Harvard Business School conducted a large-scale field experiment at a major retail chain in Sweden to find the answer to this very question. The company in question, which sells mainly consumer electronic goods and small home appliances, has more than 80 locations across the country. At five locations, the traditional model of compensation was kept in place -- a monthly quota in tandem with a fixed salary and a variable tiered commission of up to 2%. At the remaining retailer’s locations, a daily quota was implemented for the entire month of May 2015.
HBS hypothesized that an increase in the frequency of the quotas would provide more steady motivation for people, giving them a chance to start each day fresh rather than despairing later in the month if they weren’t on track to hit their quota. But they were also aware that a daily quota could increase stress among the sales force and sabotage their performance (you may feel your heart rate increasing right now just thinking about it). Additionally, they considered that, in an effort to meet their daily quota no matter what, people might oversell customers on things they didn’t really need and increase the rate of product returns at the company.

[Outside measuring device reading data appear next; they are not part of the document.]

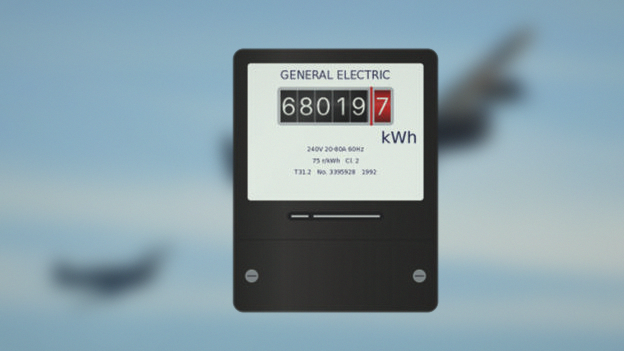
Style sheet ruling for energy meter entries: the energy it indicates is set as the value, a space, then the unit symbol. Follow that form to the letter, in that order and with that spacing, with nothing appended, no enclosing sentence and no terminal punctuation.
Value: 68019.7 kWh
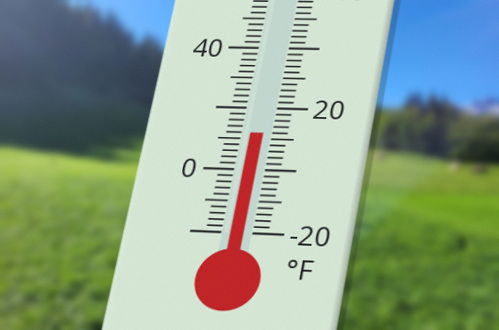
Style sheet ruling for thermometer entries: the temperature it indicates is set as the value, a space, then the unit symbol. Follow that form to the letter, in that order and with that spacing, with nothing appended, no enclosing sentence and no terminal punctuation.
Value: 12 °F
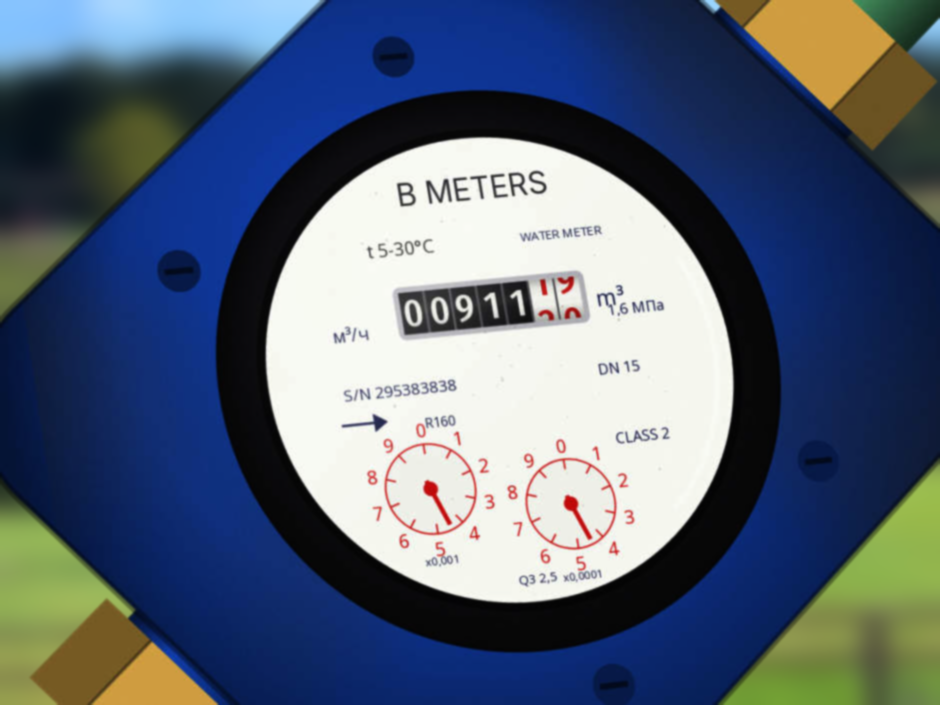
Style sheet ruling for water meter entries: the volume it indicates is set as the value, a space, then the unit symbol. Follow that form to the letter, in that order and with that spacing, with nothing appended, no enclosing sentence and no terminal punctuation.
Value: 911.1944 m³
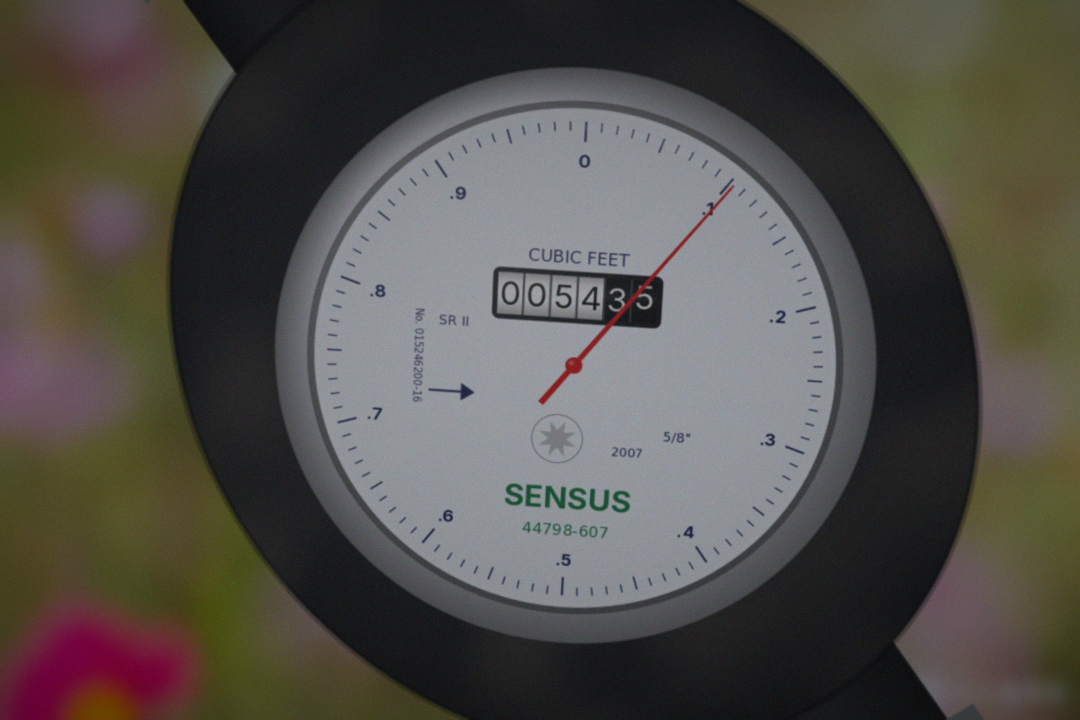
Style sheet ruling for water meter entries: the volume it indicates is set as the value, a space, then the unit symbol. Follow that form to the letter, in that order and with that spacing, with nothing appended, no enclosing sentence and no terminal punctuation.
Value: 5435.10 ft³
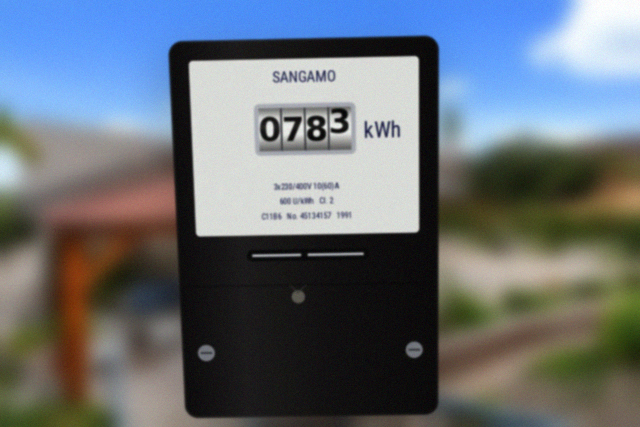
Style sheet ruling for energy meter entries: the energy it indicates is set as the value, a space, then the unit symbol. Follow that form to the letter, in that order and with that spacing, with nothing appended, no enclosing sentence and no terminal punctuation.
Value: 783 kWh
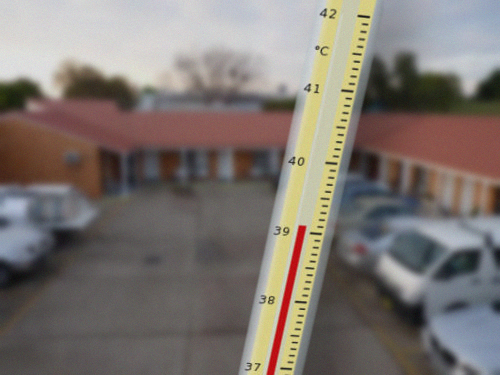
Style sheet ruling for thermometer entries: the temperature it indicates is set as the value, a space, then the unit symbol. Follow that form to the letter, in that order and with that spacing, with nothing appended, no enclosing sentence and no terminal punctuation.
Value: 39.1 °C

HBS was correct in that overall, daily quotas did lead to a slight increase in sales, especially for the bottom quartile of performers at the company, who managed a substantial 12% boost in productivity. And contrary to their prediction, salespeople -- both high and low-performers -- did not oversell customers on things they didn’t need -- rather, they sold more small-ticket items once they shifted to a daily, not monthly, sales mindset. This actually led to a decrease in product returns. The drawback was that without an eye toward selling big-ticket items, people sold less overall and hurt the retailer’s profitability.
HBS concluded that companies should consider numerous variables when integrating quotas into their compensation systems. Not only are there unintended consequences, as the researchers found, but their study only included goods with short sales cycles. Products with much longer sales cycles, they noted, might yield entirely different results under the same circumstances. For sales managers, this study shows that quota systems are at least partially a question of quantity over quality of sales. More frequent quotas, more sales, lower profits. Less frequent quotas, fewer sales, higher profits.
Interestingly, the research report concludes with this: “Finally, the venue was in Sweden, a country well known for its high tax rate and generous social security programs. Accordingly, fairness and a sense of community in that society is a prominent social norm. One could speculate that our findings and the size of the effect would be more concrete in societies in which individualism is more the social norm.”
If nothing else, this study proves that compensation plans have a huge effect on sales rep’s behavior. Therefore, incentivizing behavior you want while disincentivizing behavior you don’t, should be at the top of management's mind when designing the comp plan. And if you believe you can just whip up any old comp plan in an hour willy-nilly, you might want to think twice.